Tomasz Latos
Michał Jędryka: Przeczytałem dziś niepokojącą informację. Jeden z doradców premiera mówi, że możemy mieć kolejne lockdowny. Jak bardzo należy się tego obawiać?
Tomasz Latos: Niestety 1,5-roczne doświadczenia każą nam podchodzić z dużą pokorą do rzeczywistości, koronawirusa i tego, co się dzieje w pandemii. To oznacza, że powinniśmy być przygotowani na każdy scenariusz, nawet ten najgorszy – zwłaszcza, jeżeli tylko część społeczeństwa się zaszczepi.
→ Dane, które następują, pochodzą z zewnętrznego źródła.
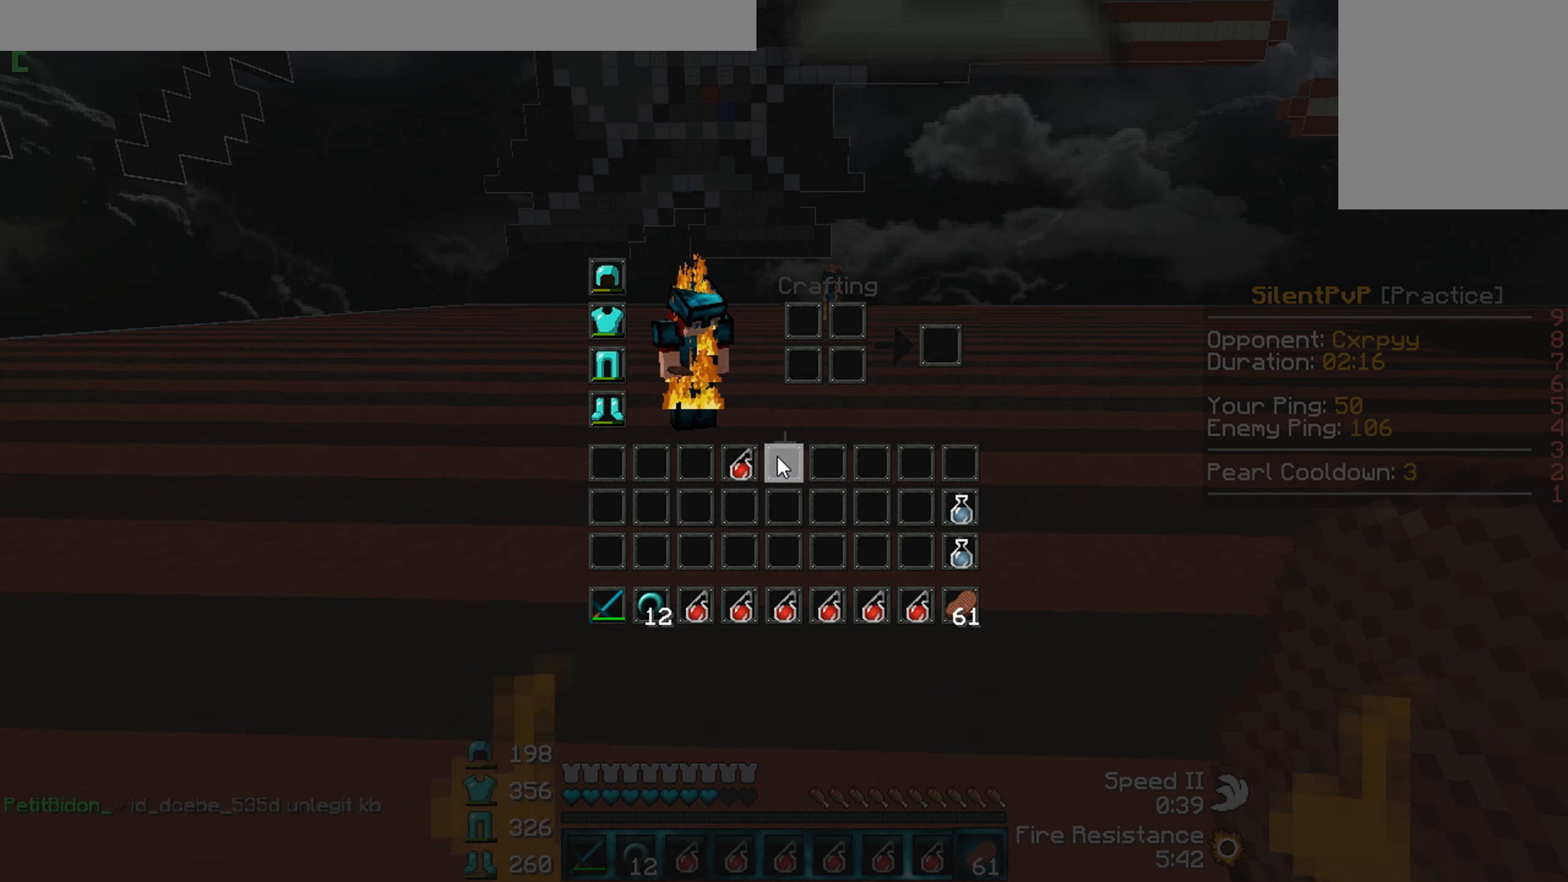
{"keys": [], "events": []}
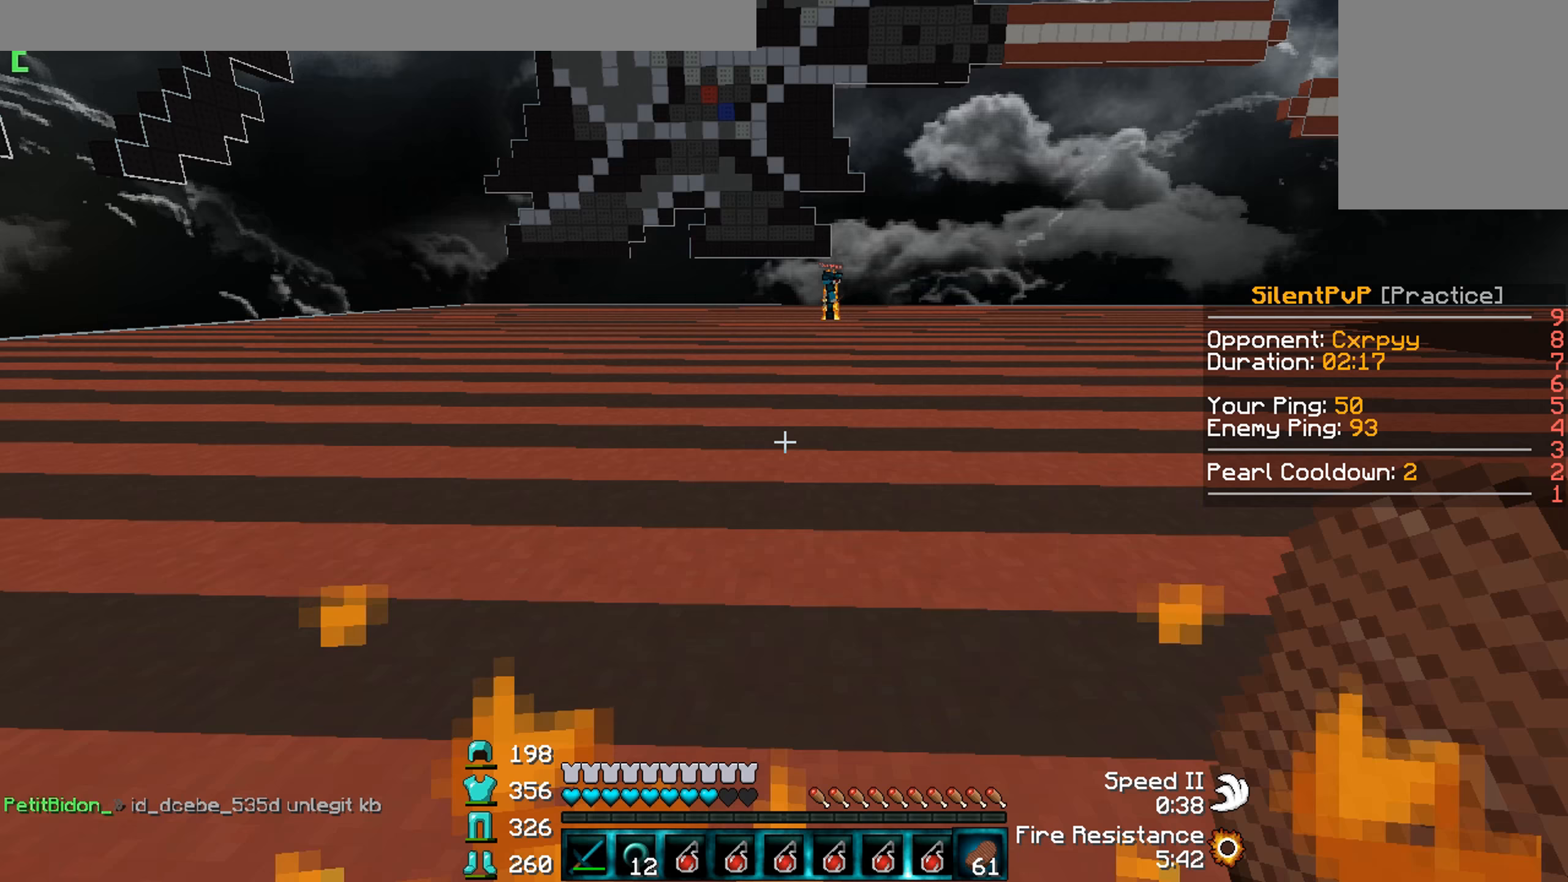
{"keys": ["w"], "events": [[134, "w", "down"]]}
Dlatego tak ogromnie ważną sprawą jest, abyśmy wszyscy - ci, którzy mogą, szczepili się. Dopiero to daje nam ochronę przed koronawirusem.
Pamiętajmy, że dochodzi do coraz to nowych mutacji, coraz bardziej groźnych. Na razie wiemy, że szczepienie chroni przed tymi mutacjami, ale nie wiemy, co będzie dalej. Aby pokonać pandemię, musimy być zaszczepieni i to jest nie tylko obowiązek wobec samych siebie i naszych najbliższych, ale także wobec wszystkich innych ludzi.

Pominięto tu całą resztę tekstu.